> [Document segment]:
● ● ● ● ●

His Lordship’s formulation has been the target of a good deal of criticism by commentators for the reason that it is well settled by authority that a person may be subject to a resulting trust even though ignorant of its existence; for example, in the case of an infant, as in R v Vinogradoff [1935] WN 68. It is, however, reminiscent of what was said by Barwick CJ in argument with counsel in Consul Development Pty Ltd v DPC Estates Pty Ltd (1975) 132 CLR 373, 375:
“To whom did Consul become bound in conscience? … How can a person be bound in conscience to someone whose existence is not known at the date of purchase?”

● ● ● ● ●

> [Stored data]:
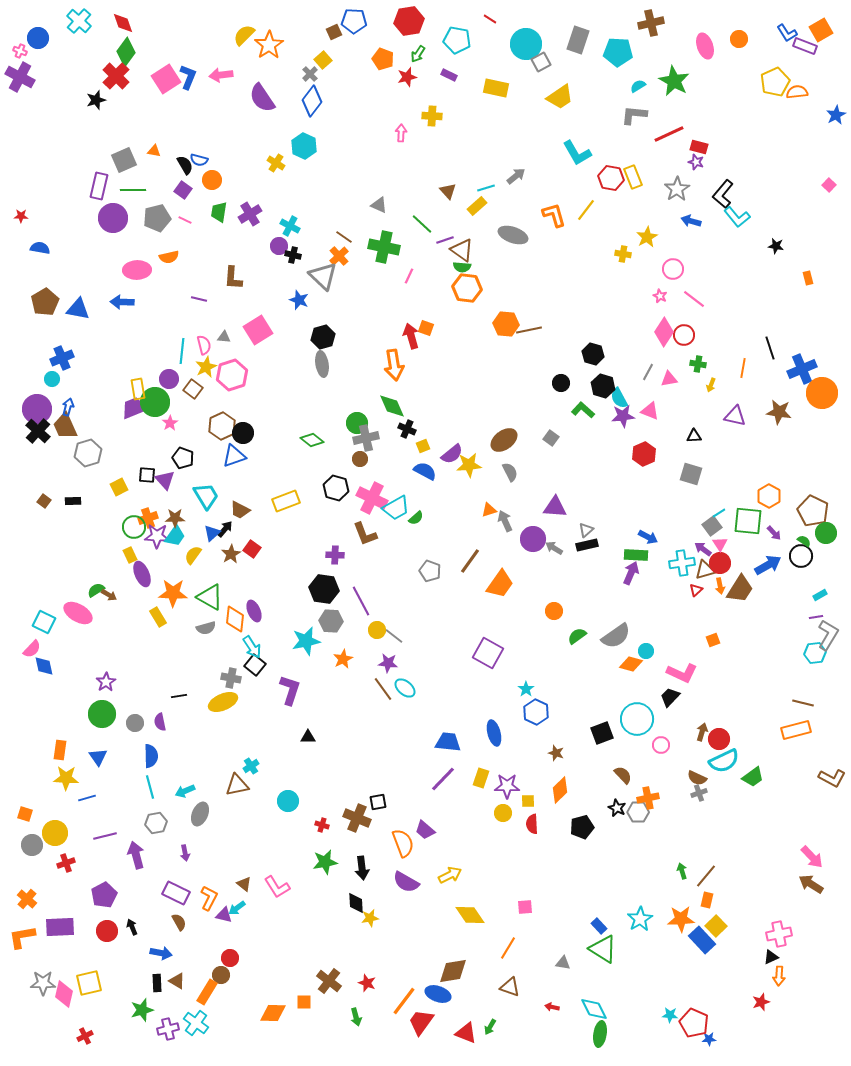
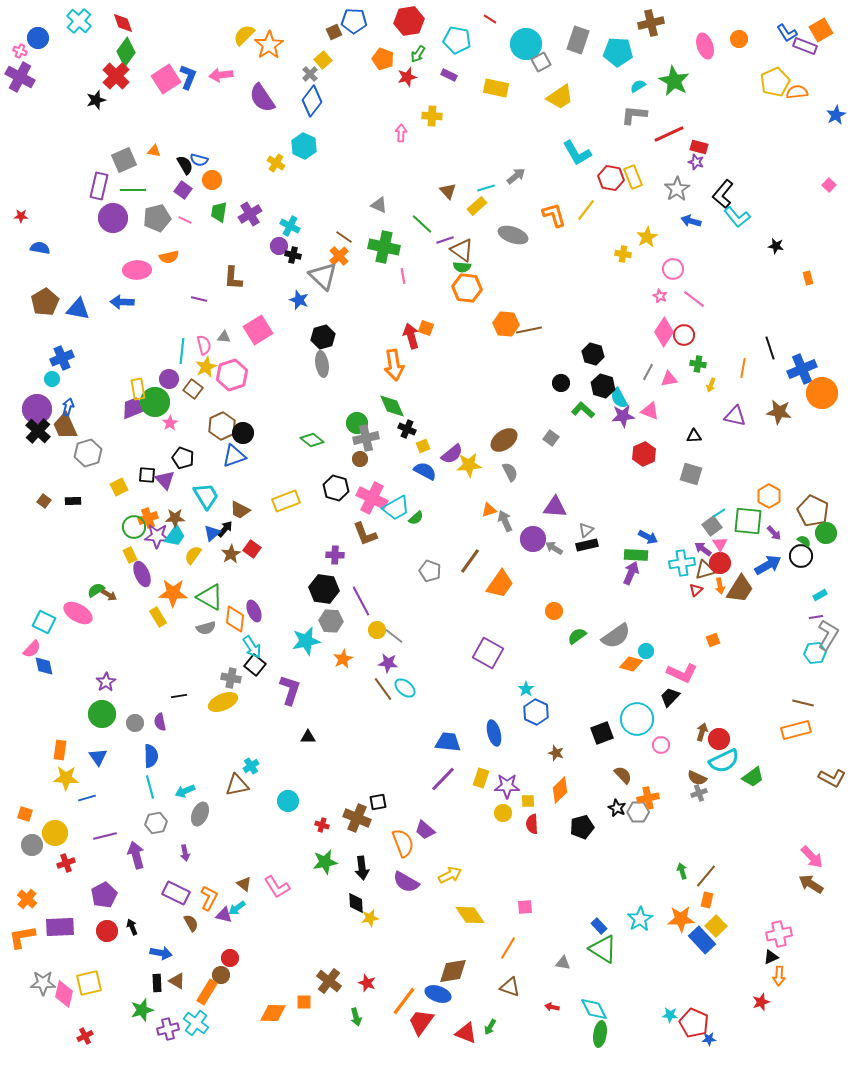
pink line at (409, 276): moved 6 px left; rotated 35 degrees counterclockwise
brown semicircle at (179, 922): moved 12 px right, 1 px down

● ● ● ● ●

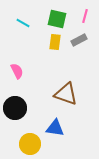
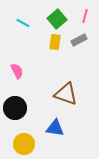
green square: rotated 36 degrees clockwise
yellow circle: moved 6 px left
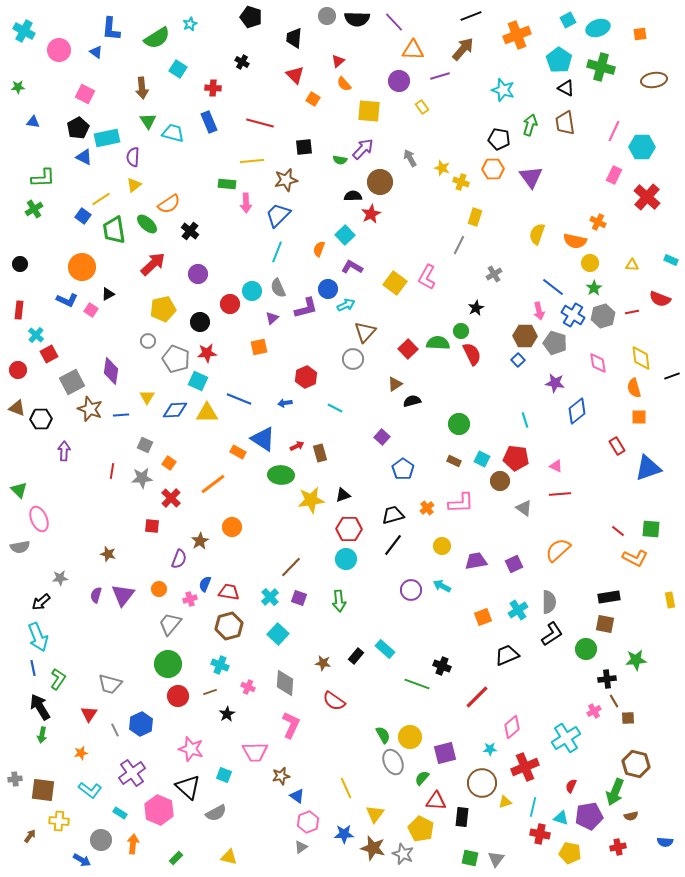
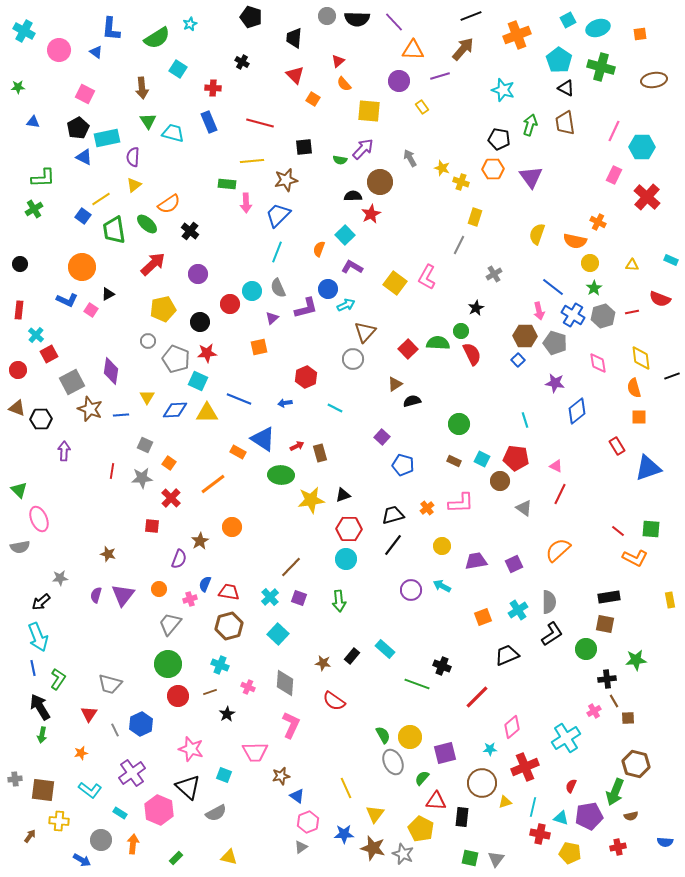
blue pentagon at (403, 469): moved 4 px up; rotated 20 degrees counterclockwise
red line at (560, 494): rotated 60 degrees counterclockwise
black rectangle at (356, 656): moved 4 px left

● ● ● ● ●

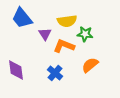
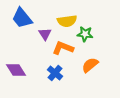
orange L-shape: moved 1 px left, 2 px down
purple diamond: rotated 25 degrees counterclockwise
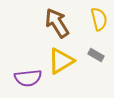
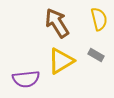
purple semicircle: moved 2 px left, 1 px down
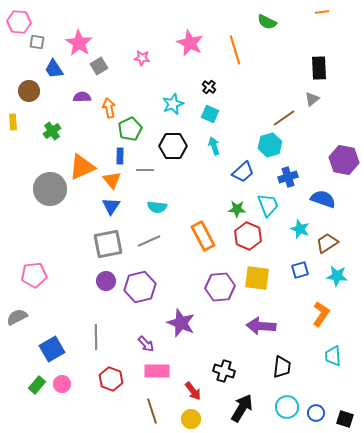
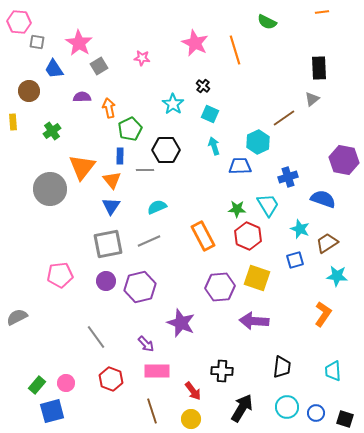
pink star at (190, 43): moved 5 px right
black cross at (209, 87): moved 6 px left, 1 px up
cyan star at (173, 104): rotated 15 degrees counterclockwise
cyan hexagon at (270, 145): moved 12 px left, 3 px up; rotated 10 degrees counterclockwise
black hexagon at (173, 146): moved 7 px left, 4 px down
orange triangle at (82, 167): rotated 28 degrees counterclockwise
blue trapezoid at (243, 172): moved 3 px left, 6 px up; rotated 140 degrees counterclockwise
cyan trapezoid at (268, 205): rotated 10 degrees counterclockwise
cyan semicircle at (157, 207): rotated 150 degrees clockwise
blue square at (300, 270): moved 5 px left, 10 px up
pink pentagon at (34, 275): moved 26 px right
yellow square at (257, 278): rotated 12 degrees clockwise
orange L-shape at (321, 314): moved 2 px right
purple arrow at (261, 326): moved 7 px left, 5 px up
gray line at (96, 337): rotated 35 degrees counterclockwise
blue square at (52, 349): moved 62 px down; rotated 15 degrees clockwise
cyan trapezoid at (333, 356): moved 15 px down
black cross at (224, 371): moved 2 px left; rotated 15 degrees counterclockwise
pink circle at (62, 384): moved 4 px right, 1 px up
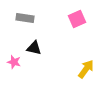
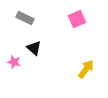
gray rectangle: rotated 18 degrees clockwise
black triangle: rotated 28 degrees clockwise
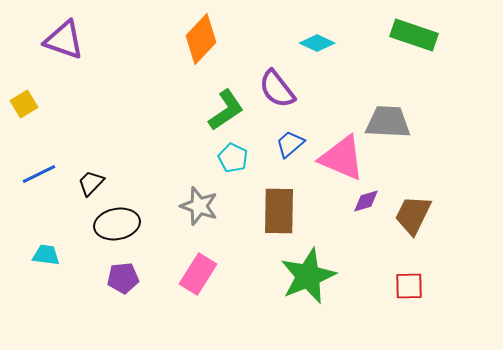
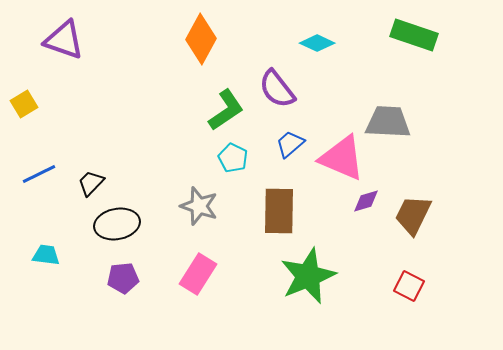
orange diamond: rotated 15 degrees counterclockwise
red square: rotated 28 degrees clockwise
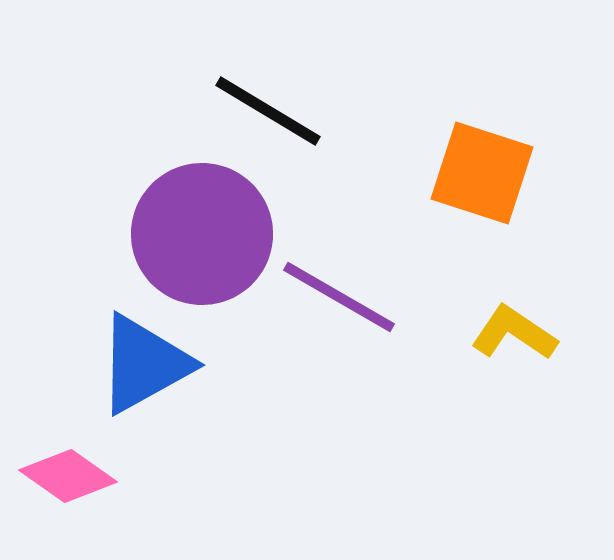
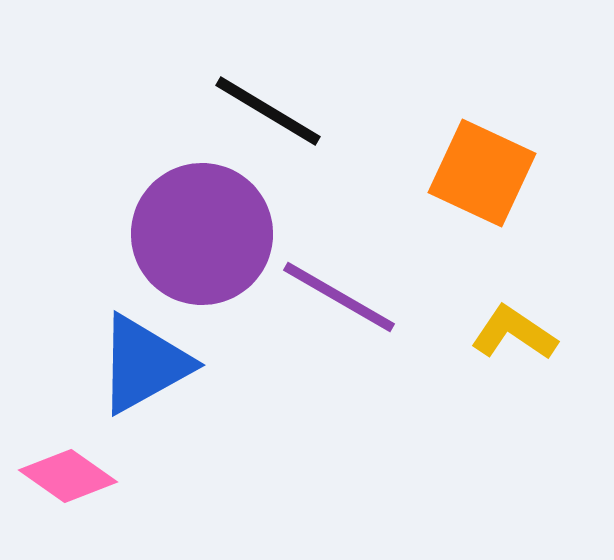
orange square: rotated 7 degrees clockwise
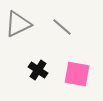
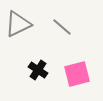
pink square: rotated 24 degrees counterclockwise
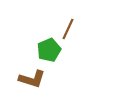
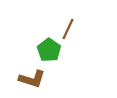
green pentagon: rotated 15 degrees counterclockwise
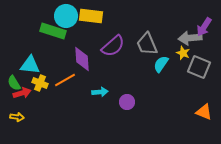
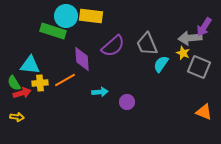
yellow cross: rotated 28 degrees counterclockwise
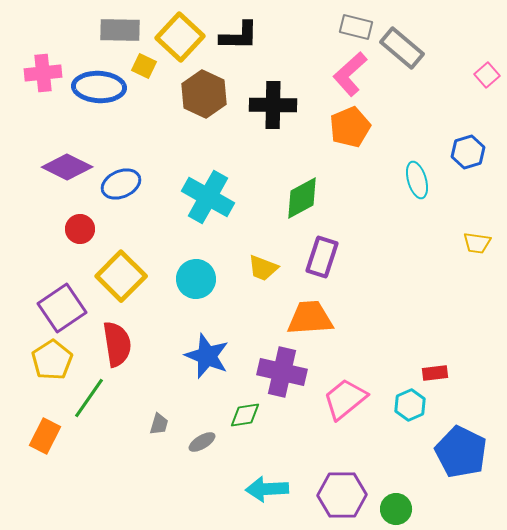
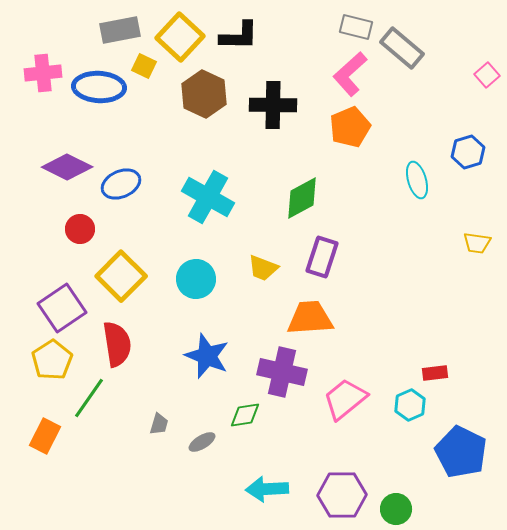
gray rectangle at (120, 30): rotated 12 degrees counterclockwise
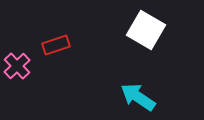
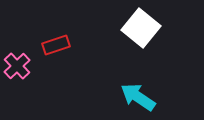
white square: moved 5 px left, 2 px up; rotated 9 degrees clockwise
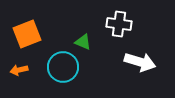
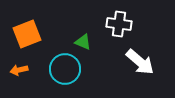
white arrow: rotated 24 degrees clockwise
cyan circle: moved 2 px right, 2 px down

● ● ● ● ●

> [Given task A]: Which parties appear in the case citations of the passage on resulting trusts?
> [Given task B]: Could you copy out the entries word for word, beginning with the line that contains "pink line at" and continuing through the line that contains "brown semicircle at"?

> [Full answer A]:
R
Vinogradoff
Consul Development Pty Ltd
DPC Estates Pty Ltd

> [Full answer B]:
pink line at (409, 276): moved 6 px left; rotated 35 degrees counterclockwise
brown semicircle at (179, 922): moved 12 px right, 1 px down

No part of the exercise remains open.